Likewise, Judge Sonchi adopted reasoning from persuasive authority that common stock issued to lien holders as a plan distribution did not constitute a return of "Collateral or proceeds thereof."  BOKF, N.A. v. JP Morgan Chase Bank, N.A. (In re MPM Silicones, LLC), 518 B.R. 740, 754–56 (Bankr. S.D.N.Y. 2014).  Thus, even if the plan distributions were on account of remedy enforcement, the distributions were not of the type governed by the waterfall.

These opinions will likely produce mixed feelings among the lending community.  On one hand, both opinions are examples of an influential bankruptcy court continuing to honor intercreditor agreements in bankruptcy as subordination agreements pursuant to 11 U.S.C. § 510(a).  But, on the other hand, both decisions involve a court turning a hard eye towards the plain language of an intercreditor agreement.

Many intercreditor agreements follow the waterfall provision in the Model First Lien/Second Lien Intercreditor Agreement (the "Model Agreement"), which by default excepts plan distributions from the waterfall unless on account of exercising remedies.  See The Committee on Commercial Finance, ABA Section of Business Law, Report of the Model First Lien/Second Lien Intercreditor Agreement Task Force, 65 Bus. Law. 809, 845 & n. 41 (2010).  The ICA tracked the Model Agreement waterfall provision—with one important exception.  The ICA omitted a cross-reference and related provision that addresses plan distributions in the form of equity in the new or reorganized entity and that could have changed the result in these cases.

Yet even the Model Agreement contains alternative provisions that either include or exclude equity distributions from the waterfall provision.  Id. at 864 & n.88.  Careful attention to drafting new, or revising existing, intercreditor agreements is important to ensure the predicate events triggering waterfall provisions are setup as desired.  Equally important is making sure those agreements address the increasingly common situation of debt-for-equity swaps in chapter 11 plans, thereby avoiding the single-circumstance trap created by section 4.1 of the ICA at issue in Marathon Asset and Delaware Trust.

1 Del. Trust Co. v. Wilmington Trust, N.A. (In re Energy Future Holdings Corp.), Adv. No. 15-51239, ___ B.R. ___, 2016 WL 944608 (Bankr. D. Del. Mar. 11, 2016), appeal docketed sub nom. Del.
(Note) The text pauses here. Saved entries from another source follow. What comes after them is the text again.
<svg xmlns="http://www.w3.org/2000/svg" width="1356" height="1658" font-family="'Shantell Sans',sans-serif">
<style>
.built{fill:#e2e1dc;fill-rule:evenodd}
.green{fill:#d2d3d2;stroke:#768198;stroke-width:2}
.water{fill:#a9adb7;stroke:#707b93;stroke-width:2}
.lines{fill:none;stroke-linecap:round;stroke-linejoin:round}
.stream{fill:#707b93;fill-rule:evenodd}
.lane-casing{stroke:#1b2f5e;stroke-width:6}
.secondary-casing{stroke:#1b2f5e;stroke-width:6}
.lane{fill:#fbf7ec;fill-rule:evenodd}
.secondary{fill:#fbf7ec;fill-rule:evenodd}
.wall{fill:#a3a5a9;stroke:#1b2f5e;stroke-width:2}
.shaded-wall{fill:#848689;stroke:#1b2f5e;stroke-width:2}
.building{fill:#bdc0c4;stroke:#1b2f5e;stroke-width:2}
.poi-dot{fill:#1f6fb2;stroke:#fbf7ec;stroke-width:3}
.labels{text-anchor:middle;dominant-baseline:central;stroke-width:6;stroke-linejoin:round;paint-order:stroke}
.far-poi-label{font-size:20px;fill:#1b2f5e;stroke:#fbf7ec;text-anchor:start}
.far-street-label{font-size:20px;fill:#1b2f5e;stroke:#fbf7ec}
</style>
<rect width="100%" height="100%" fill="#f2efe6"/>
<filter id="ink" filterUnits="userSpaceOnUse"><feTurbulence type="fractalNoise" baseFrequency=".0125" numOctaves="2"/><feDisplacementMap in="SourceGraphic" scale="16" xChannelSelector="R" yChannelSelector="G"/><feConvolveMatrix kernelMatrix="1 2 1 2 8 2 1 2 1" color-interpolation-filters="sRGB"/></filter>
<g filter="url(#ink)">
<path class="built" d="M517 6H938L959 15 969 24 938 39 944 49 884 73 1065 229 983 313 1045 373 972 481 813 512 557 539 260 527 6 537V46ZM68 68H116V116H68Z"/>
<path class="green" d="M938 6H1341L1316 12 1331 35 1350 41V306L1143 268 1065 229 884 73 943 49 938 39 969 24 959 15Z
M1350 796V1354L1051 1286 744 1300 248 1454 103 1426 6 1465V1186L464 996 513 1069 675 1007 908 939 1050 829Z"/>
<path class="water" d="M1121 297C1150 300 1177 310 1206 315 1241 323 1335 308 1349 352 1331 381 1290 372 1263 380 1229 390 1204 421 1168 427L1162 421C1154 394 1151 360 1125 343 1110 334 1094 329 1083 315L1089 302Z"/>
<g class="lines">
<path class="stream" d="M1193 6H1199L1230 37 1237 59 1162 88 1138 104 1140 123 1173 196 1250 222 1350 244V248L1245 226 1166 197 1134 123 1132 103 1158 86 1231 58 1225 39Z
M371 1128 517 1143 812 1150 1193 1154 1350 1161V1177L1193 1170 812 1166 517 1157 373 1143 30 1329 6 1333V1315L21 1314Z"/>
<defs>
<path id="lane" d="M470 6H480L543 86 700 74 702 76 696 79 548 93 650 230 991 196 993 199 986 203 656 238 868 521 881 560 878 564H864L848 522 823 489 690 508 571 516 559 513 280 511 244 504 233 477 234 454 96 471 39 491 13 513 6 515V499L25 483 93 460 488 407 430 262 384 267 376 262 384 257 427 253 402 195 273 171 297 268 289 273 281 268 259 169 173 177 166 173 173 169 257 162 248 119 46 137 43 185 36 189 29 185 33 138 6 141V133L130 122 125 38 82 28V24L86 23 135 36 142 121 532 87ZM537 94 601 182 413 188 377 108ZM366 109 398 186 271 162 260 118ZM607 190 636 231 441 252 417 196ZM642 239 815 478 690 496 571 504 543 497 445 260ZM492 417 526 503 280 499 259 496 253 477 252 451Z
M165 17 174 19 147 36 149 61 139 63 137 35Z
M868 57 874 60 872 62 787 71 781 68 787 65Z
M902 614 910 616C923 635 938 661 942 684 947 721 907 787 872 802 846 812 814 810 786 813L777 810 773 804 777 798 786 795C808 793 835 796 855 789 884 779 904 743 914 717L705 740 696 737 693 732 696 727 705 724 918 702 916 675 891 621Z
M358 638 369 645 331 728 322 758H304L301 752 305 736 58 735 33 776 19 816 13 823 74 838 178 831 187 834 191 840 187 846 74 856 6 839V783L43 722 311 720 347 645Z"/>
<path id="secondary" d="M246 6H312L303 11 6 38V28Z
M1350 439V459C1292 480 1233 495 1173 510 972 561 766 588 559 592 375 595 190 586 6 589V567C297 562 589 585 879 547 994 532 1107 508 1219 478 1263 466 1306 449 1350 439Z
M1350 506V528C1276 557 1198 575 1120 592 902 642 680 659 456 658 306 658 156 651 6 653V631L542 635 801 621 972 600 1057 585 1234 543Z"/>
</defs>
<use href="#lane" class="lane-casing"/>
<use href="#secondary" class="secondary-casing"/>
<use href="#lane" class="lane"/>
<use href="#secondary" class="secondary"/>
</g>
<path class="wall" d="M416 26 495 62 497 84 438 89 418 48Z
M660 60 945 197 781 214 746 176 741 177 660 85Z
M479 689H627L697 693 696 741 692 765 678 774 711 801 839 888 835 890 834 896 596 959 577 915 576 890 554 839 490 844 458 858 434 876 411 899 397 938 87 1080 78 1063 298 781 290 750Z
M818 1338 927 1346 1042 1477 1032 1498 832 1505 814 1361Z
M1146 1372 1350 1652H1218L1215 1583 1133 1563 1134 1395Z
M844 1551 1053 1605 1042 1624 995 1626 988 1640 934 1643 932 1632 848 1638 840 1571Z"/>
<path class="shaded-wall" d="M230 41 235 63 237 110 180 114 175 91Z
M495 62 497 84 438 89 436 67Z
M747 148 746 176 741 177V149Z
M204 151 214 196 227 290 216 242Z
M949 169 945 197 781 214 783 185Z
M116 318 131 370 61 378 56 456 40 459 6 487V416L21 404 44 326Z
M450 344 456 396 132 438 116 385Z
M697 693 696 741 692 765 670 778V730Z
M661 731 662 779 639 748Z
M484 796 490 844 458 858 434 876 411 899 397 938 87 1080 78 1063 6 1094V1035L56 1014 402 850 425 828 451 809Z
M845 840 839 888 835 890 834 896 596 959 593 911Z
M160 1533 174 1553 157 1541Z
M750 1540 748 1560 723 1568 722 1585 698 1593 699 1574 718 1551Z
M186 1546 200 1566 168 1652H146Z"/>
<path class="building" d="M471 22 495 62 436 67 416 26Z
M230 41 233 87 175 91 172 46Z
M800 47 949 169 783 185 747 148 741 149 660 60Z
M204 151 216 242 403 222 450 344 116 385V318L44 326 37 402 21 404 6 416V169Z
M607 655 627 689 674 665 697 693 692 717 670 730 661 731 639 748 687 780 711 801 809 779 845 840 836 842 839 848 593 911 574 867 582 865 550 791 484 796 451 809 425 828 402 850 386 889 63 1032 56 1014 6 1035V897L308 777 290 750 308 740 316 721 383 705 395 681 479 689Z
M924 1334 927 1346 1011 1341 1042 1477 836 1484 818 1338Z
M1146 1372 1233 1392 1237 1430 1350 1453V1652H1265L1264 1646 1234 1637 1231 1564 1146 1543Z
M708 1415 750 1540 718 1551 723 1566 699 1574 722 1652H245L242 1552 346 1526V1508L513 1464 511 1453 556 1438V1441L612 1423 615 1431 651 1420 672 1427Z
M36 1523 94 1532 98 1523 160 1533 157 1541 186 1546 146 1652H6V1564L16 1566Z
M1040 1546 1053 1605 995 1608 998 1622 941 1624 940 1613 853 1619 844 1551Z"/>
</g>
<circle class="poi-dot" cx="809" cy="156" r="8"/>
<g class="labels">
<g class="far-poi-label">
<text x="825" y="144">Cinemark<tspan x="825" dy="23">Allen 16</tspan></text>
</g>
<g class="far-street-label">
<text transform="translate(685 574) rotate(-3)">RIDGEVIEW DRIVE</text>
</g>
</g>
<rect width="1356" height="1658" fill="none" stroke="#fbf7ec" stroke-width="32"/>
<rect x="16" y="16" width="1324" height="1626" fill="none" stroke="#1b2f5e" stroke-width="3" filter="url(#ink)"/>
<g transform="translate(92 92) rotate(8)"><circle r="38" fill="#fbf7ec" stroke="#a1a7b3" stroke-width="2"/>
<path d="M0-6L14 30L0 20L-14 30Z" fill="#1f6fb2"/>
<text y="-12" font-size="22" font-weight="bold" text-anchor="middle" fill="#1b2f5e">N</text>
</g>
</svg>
Trust Co. v. Morgan Stanley Capital Grp., Inc. (In re Energy Future Holdings Corp.), No. 16-189-UNA (D. Del. Mar. 23, 2016) [hereinafter "Delaware Trust"]
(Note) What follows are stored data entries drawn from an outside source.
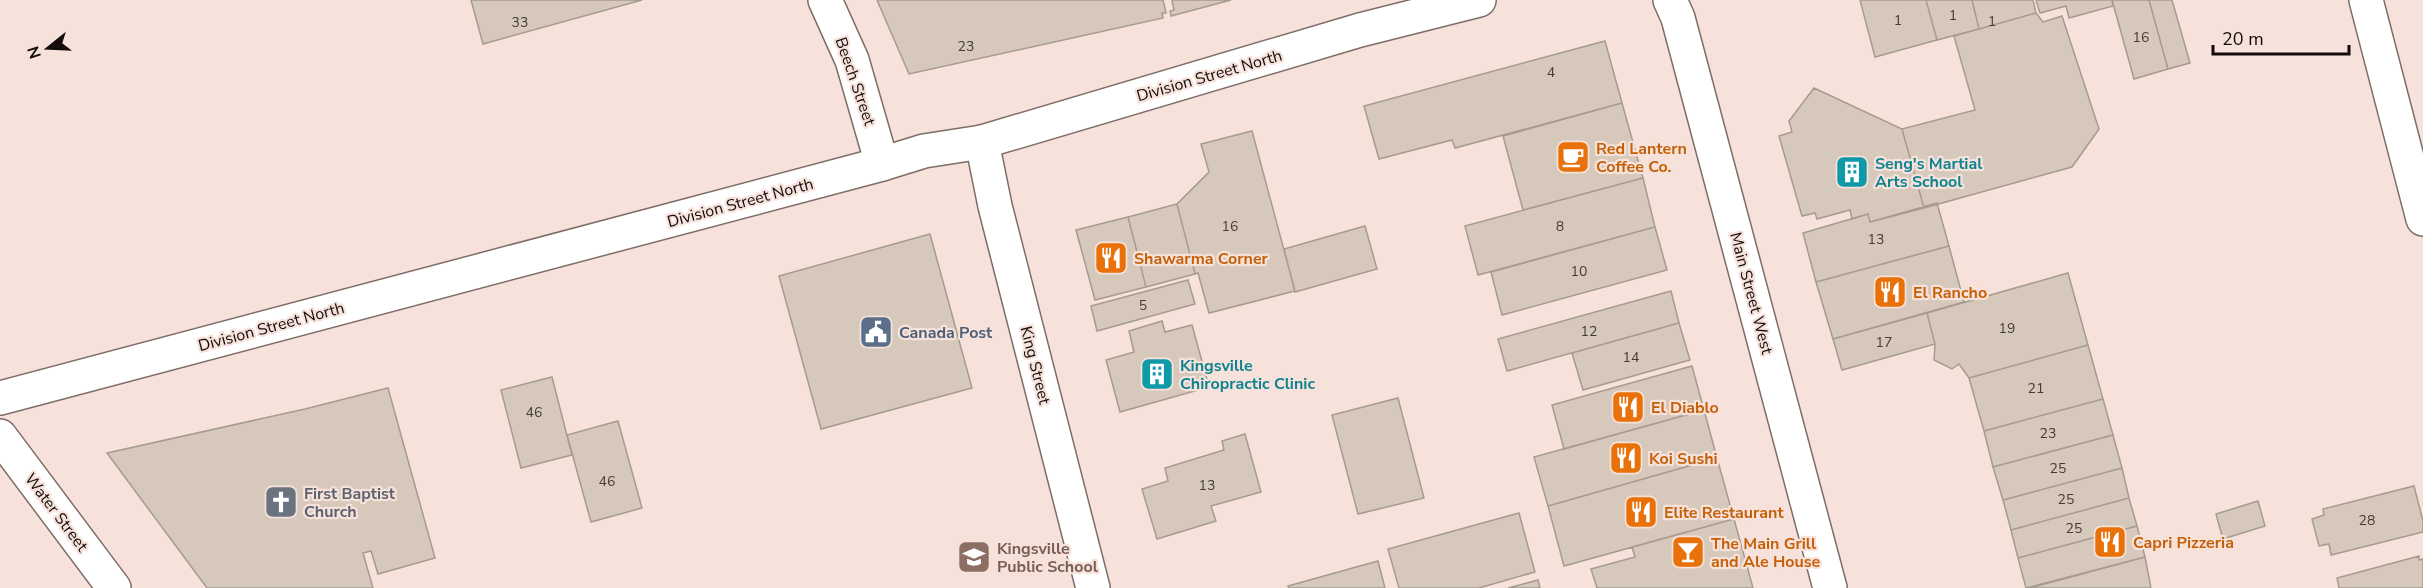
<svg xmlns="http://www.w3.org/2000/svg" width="2423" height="588" font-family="'Nunito Sans',sans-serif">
	<rect width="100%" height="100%" fill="#f6e2db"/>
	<path fill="#d6c8ba" stroke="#a79b8d" stroke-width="1.5" d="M471,0h171l-159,44z
		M877,0h286l3,13h-4l1,5 -254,56z
		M1172,0h59l-60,16 -1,-5 4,-1z
		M1860,0h66l11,40 -62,17z
		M1926,0h46l7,29 -42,11z
		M1972,0h61l3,13 -57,16z
		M2036,0h76l1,6 -44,12 -3,-12 -26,7z
		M2112,0h37l19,69 -34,10z
		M2149,0h23l18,63 -22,6z
		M2036,13l7,9 19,-6 37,113 -27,38 -148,41 -22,-79 73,-19 -21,-74z
		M1605,41l17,62 -167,45 -3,-8 -73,19 -15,-53z
		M1814,88l88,41 22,79 -54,14 -2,-8 -16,5 -2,-9 -33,9 -2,-6 -13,3 -23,-80 13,-4 -3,-11z
		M1622,103l21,75 -120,32 -20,-74z
		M1252,131l43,160 -86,22 -11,-40 -3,1 -18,-70 32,-32 -8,-28z
		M1643,178l12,49 -177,48 -13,-49z
		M1937,203l12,43 -133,36 -13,-49 65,-19 2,8z
		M1177,204l18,70 -49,13 -18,-70z
		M1128,217l18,70 -51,13 -19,-70z
		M1365,226l12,43 -82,23 -11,-43z
		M1655,227l12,43 -165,45 -11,-43z
		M930,234l42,154 -151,41 -42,-153z
		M1949,246l15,56 -131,37 -17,-57z
		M2068,273l20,72 -119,33 -10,-14 -7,5 -18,-9 1,-16 -8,-31z
		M1188,280l7,24 -98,27 -6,-25z
		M1671,291l8,32 -172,48 -9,-32z
		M1927,313l8,31 -93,26 -9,-31z
		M1162,321l3,11 27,-7 17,62 -89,25 -14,-52 28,-8 -5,-21z
		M1679,323l11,37 -107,30 -11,-37z
		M2088,345l15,54 -119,32 -15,-53z
		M1692,366l12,44 -140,39 -12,-44z
		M552,377l20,78 -51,13 -20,-78z
		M388,388l47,170 -57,16 -7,-23 -8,2 10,35h-166l-100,-135 198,-44z
		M1398,398l26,100 -66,16 -26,-99z
		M2103,399l10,36 -120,32 -9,-36z
		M1704,410l13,48 -169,48 -14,-49z
		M618,421l24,87 -51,14 -24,-87z
		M1245,434l16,58 -50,14 5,15 -59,18 -15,-50 26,-8 -3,-13 59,-18 -2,-9z
		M2113,435l9,33 -119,32 -10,-33z
		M1717,458l17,61 -170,47 -16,-60z
		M2122,468l7,30 -118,32 -8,-30z
		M2414,486l9,35v11l-92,23 -2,-11 -10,2 -7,-27 12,-4 -1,-6z
		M2129,498l8,28 -119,32 -7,-28z
		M2258,501l7,25 -42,13 -7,-25z
		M1519,513l16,59 -56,16h-80l-11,-39z
		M1734,519l19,69h-156l-6,-19 44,-12 -3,-10z
		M2137,526l8,31 -119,31 -8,-30z
		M2419,556v4l4,-1v29h-84l-2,-10z
		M2145,557l6,31h-121z
		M1378,561l7,27h-96l-1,-2z
		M1538,580l2,8h-32z"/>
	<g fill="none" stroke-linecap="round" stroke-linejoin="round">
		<defs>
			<path id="street" d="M825,0l27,60 30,104
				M2366,0l57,219
				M982,142l13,64 98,382
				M0,436l114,152"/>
			<path id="secondary" d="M1670,0l8,18 152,570
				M0,398l882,-234 42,-13 58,-9 378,-112 119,-30"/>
		</defs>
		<use href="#street" stroke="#7e6d66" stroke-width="36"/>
		<use href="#secondary" stroke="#7e6d66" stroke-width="36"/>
		<use href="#street" stroke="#fff" stroke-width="33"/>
		<use href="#secondary" stroke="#fff" stroke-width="33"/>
	</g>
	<defs>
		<symbol id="cafe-square" viewBox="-11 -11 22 22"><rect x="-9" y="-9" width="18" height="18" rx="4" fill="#e8710a" stroke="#f6e2db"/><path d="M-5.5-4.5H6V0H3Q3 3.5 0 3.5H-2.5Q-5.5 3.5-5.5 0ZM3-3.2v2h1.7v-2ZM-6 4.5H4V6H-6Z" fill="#fff"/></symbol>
		<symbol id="building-square" viewBox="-11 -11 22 22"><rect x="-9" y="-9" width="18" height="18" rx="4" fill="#0f9aa8" stroke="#f6e2db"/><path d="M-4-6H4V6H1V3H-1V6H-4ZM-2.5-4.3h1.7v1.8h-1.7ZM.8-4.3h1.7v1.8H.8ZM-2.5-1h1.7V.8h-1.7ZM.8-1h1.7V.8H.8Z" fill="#fff"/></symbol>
		<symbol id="restaurant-square" viewBox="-11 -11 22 22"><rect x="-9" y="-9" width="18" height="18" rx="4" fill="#e8710a" stroke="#f6e2db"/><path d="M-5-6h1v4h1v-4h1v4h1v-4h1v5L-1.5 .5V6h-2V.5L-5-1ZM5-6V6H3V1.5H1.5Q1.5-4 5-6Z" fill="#fff"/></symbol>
		<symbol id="civic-square" viewBox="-11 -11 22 22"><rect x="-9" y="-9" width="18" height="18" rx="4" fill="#5c6f8a" stroke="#f6e2db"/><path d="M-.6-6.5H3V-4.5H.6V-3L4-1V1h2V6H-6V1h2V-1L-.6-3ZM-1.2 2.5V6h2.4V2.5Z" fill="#fff"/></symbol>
		<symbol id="church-square" viewBox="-11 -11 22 22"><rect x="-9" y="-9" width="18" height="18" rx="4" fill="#6b7280" stroke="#f6e2db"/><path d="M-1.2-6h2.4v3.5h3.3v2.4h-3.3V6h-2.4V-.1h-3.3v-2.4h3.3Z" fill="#fff"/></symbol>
		<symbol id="bar-square" viewBox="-11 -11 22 22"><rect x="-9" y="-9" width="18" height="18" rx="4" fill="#e8710a" stroke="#f6e2db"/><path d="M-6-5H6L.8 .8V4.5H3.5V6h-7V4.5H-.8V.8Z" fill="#fff"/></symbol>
		<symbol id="school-square" viewBox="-11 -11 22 22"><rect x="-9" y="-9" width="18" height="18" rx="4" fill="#8d6e63" stroke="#f6e2db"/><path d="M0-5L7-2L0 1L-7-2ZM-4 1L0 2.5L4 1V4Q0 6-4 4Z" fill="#fff"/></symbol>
	</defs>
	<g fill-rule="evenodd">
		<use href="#cafe-square" x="1554" y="138" width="38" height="38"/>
		<use href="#building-square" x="1833" y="153" width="38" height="38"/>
		<use href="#restaurant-square" x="1092" y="239" width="38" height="38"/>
		<use href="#restaurant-square" x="1871" y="273" width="38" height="38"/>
		<use href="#civic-square" x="857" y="313" width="38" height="38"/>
		<use href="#building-square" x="1138" y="355" width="38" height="38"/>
		<use href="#restaurant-square" x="1609" y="388" width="38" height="38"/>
		<use href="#restaurant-square" x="1607" y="439" width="38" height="38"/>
		<use href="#church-square" x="262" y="483" width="38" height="38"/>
		<use href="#restaurant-square" x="1622" y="493" width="38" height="38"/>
		<use href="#restaurant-square" x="2091" y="523" width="38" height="38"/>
		<use href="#bar-square" x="1669" y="533" width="38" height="38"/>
		<use href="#school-square" x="955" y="538" width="38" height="38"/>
	</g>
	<g text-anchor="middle" stroke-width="4.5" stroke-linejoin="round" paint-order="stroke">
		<g font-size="14" fill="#443b36">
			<text x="1953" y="20">1</text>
			<text x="1898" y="25">1</text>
			<text x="1992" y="26">1</text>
			<text x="520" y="27">33</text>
			<text x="2141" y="42">16</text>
			<text x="966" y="51">23</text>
			<text x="1551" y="77">4</text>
			<text x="1230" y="231">16</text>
			<text x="1560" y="231">8</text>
			<text x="1876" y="244">13</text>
			<text x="1579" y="276">10</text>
			<text x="1143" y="310">5</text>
			<text x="2007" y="333">19</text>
			<text x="1589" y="336">12</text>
			<text x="1884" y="347">17</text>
			<text x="1631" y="362">14</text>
			<text x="2036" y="393">21</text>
			<text x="534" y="417">46</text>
			<text x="2048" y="438">23</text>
			<text x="2058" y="473">25</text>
			<text x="607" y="486">46</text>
			<text x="1207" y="490">13</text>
			<text x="2066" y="504">25</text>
			<text x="2367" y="525">28</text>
			<text x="2074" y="533">25</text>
		</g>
		<g font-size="16" fill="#130c0a" stroke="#f6e2db">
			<text transform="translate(1209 75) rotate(-16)" y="6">Division Street North</text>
			<text transform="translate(856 81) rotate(71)" y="6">Beech Street</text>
			<text transform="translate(740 202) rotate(-15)" y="6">Division Street North</text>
			<text transform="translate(1752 293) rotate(75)" y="6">Main Street West</text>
			<text transform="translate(271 326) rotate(-15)" y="6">Division Street North</text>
			<text transform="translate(1036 365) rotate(76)" y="6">King Street</text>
			<text transform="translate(57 512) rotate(53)" y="6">Water Street</text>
		</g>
		<g font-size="16" font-weight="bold" fill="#c56008" stroke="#f6e2db" text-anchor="start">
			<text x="1596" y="154">Red Lantern<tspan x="1596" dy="18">Coffee Co.</tspan></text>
			<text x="1134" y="264">Shawarma Corner</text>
			<text x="1913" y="298">El Rancho</text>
			<text x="1651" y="413">El Diablo</text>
			<text x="1649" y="464">Koi Sushi</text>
			<text x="1664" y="518">Elite Restaurant</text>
			<text x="2133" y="548">Capri Pizzeria</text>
			<text x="1711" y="549">The Main Grill<tspan x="1711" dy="18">and Ale House</tspan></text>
		</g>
		<g font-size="16" font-weight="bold" fill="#0d838f" stroke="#f6e2db" text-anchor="start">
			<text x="1875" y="169">Seng's Martial<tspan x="1875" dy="18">Arts School</tspan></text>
			<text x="1180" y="371">Kingsville<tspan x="1180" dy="18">Chiropractic Clinic</tspan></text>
		</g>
		<g font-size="16" font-weight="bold" fill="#4e5e75" stroke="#f6e2db" text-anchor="start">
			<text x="899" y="338">Canada Post</text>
		</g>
		<g font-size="16" font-weight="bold" fill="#5b616d" stroke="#f6e2db" text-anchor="start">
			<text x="304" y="499">First Baptist<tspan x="304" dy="18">Church</tspan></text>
		</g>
		<g font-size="16" font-weight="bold" fill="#785e54" stroke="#f6e2db" text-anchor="start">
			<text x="997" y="554">Kingsville<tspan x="997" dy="18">Public School</tspan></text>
		</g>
	</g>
	<g transform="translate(48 48) rotate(252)" stroke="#f6e2db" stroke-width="4.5" paint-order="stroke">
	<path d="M0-4.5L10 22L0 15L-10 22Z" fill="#130c0a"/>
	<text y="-9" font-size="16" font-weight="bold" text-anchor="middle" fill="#130c0a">N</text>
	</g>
	<path d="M2213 45v9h136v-9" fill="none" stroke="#130c0a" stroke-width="3"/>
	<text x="2222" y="45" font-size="18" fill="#130c0a" stroke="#f6e2db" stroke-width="4.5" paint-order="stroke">20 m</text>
</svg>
2 Marathon Asset Mgt., LP v. Wilmington Trust, N.A. (In re Energy Future Holdings Corp.), Adv. No. 15-51917 (Bankr. D. Del. Apr. 12, 2016), ECF No. 25 (slip op.) [hereinafter, "Marathon Asset"].

3 Although the decision in Delaware Trust came a month before Marathon Asset, the decisions involve considerable overlap.  As one example, the defendants in Marathon Asset adopted the arguments of the defendants in Delaware Trust while the court had the motion to dismiss in Delaware Trust under advisement.  Marathon Asset, slip op. at 20.  Indeed, the court's opinion in Marathon Asset adopted the reasoning of Delaware Trust, except for a caveat regarding future distributions that may have been received under the facts of Marathon AssetId. at 20.